# Best value hybrid (mens) under £300?



## pjc (8 Aug 2009)

Hi all,

Wanting to buy a new hybrid as my mountain bike is just too much hard work for commuting 7-8 miles to work through West London.

Got an Evans and a Halfords both very close to me (Chiswick), but find that their staff are always super-busy and unwilling to spend much time offering advice. That said, my budget currently won't stretch much beyond £300 which means I'm probably stuck with their offerings.

Just wondering whether people could make some suggestions for a good quality / value mens hybrid? Perhaps based on recent purchase or paste experience?

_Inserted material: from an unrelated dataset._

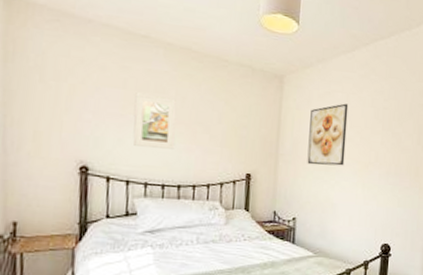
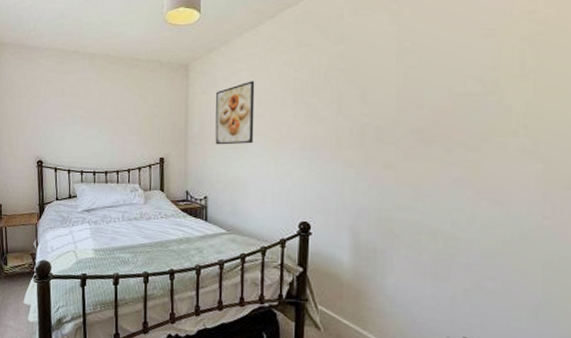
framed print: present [133,92,177,149] -> none [70,98,102,142]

Any help greatly appreciated!


----------



## punkypossum (8 Aug 2009)

Have you considered just putting slicks on your mtb? That should make a big difference... For 7-8 miles, a moutain bike shouldn't really be too much of a problem...


----------



## pjc (8 Aug 2009)

I have, but want to keep my mountain bike for off-road stuff...


----------



## ACS (8 Aug 2009)

If you are on a tight budget and not impressed with your LBS try having a look at the Revolution Range from the Edinburgh Bike Coop.

Or look at a second user Specialized Sirrus Sport or better on ebay. A lot of commuter’s purchase a bike with good intentions which never amount to more than 1 or 2 rides. So with some research, a couple of weeks watching prices on Ebay and a bit canny bargaining some real bargains can be found.

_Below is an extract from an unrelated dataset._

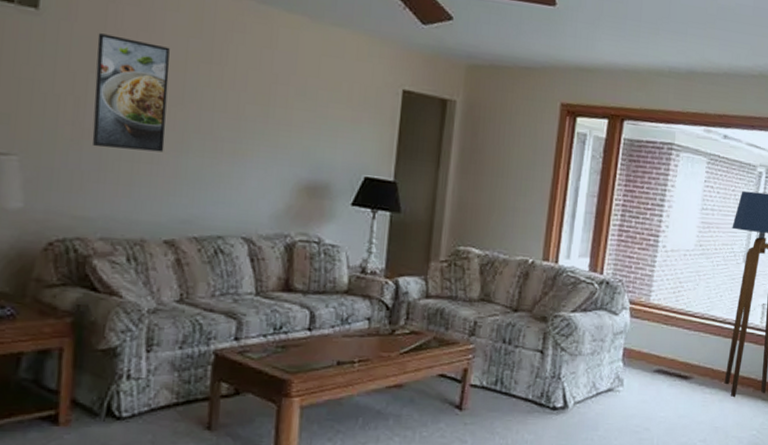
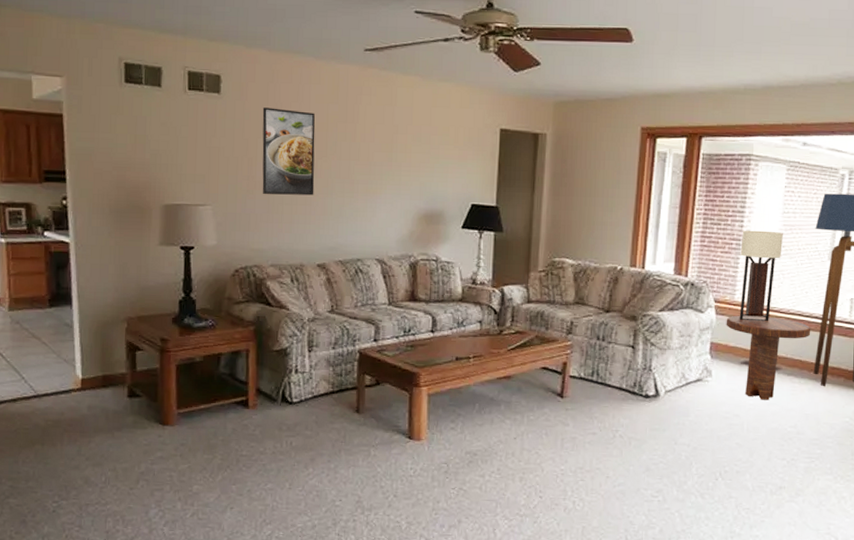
side table: none [640,318,724,412] -> present [726,315,811,400]
table lamp: none [653,225,701,327] -> present [739,230,783,322]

Last year (Aug) I purchased a Sirrus Sport (2006 model) fully fitted, mudguards, rack etc for £150 and apart from a new rear cassette and replacing a broken spoke (Jan this year) I have used it without issue on my 20 mile round trip almost every day since. 

The are many excellent hybrids on the market which are worthy of consideration but I am not able to comment as the only hybrid I have owned is the Sirrus and would have no hesitation getting my hands on another.


----------



## MarkF (8 Aug 2009)

You can get a Dawes Discovery 201 OR 301, both good bikes. I'd go for the 201EQ, it comes with guards and a decent rack, I started off on one of these, not the most glamorous ride but I would not hesitate to recommend one.


----------



## smeg (8 Aug 2009)

Yep the Dawes 201 fits into your budget nicely, I've got the blue 201EQ with pannier rack & mudguards fitted - good bike, bought online for £270.


----------



## darkfibre72 (9 Aug 2009)

Yep, hand raised for a 301. I've just sold my 2007 model. Great bike, I was sorry to see it go.


----------



## Banjo (9 Aug 2009)

2009 Specialized Sirrus is about £300 . Would have been my first choice until I rode my Trek on a test ride then couldnt give it back so had to buy it.


----------